A group that is engaging your child and that they want to participate in (or even just attend) is a GOOD THING smile They will gain a lot regardless of what their subsequent ability turns out to be. With music I am a great believer in "every child can" (Suzuki philosophy amongst others); even though I'm blessed with children with talent I would have sought to encourage them in music anyway.

ReallyTired Thu 17-Apr-14 23:06:06

"vI suppose every parent would hope your child could shine in a music class. But what would you do when he/she does not?"

Does the OP have to be good at everything? Music classes help improve concentration, listening skills and language skills. In answer to the OP, I would look to see if my child enjoyed the class. I would only take out my child if they didn't want to go.

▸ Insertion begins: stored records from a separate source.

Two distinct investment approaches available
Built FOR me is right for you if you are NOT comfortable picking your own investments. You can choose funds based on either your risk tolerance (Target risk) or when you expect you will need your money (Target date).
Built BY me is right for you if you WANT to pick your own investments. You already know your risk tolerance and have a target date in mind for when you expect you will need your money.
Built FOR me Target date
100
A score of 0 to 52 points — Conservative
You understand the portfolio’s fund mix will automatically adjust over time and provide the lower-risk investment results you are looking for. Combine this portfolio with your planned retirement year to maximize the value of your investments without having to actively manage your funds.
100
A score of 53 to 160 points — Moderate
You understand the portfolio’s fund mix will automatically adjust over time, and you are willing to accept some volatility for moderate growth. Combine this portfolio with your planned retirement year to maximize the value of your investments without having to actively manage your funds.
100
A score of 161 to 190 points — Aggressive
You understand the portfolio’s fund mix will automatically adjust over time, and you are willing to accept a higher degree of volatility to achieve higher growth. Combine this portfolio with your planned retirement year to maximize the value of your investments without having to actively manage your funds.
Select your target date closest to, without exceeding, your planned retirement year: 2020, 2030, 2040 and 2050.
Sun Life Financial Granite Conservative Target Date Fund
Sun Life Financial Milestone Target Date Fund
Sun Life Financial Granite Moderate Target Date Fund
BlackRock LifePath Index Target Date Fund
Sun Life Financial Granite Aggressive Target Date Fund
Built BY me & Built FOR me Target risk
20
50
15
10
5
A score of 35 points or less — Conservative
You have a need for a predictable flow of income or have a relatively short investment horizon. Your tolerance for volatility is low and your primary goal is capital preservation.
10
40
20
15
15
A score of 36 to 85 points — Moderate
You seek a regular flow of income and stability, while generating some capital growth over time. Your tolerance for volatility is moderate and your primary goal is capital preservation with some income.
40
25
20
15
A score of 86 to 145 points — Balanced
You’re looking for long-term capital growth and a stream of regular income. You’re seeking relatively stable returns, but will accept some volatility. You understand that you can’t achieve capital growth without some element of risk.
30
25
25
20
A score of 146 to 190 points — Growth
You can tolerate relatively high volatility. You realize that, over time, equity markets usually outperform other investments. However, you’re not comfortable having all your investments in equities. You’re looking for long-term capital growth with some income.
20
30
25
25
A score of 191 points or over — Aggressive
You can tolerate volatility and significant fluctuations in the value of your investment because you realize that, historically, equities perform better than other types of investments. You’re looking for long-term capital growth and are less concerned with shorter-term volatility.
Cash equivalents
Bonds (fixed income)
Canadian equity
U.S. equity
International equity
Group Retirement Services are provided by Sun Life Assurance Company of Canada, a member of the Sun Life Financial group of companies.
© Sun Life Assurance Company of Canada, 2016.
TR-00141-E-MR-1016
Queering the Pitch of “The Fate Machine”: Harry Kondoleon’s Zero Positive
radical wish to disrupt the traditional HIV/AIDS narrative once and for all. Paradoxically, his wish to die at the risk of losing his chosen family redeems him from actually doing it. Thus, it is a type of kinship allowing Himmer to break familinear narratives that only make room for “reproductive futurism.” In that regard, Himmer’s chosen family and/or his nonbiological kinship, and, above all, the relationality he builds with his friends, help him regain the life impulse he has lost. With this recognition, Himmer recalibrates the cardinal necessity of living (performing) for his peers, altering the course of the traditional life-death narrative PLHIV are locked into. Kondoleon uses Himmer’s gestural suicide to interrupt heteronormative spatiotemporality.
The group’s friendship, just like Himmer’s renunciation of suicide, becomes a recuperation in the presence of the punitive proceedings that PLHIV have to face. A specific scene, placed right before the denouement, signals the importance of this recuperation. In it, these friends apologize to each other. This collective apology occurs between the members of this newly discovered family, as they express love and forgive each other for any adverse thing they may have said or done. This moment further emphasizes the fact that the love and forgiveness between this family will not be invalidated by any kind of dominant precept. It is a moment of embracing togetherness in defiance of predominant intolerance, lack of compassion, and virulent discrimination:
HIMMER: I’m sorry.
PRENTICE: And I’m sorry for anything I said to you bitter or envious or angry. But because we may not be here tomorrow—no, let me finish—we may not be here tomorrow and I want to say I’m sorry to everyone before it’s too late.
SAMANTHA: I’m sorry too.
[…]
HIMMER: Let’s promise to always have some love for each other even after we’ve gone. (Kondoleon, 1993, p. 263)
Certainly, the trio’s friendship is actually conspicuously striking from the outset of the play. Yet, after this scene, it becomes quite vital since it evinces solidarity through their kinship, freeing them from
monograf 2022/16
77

Four years old is too young to write off a child as having no musical talent. My son took up guitar at 9 and half and has made excellent progress.

JulieMichelleRobinson Wed 23-Apr-14 16:23:10

At four, I don't expect to even know if they're "good at it or not". At four, I expect them to be having fun, exploring new concepts. Some learn those concepts faster than others, but it doesn't mean they'll end up being better musicians.

Besides which, why only ever do things that you're good at?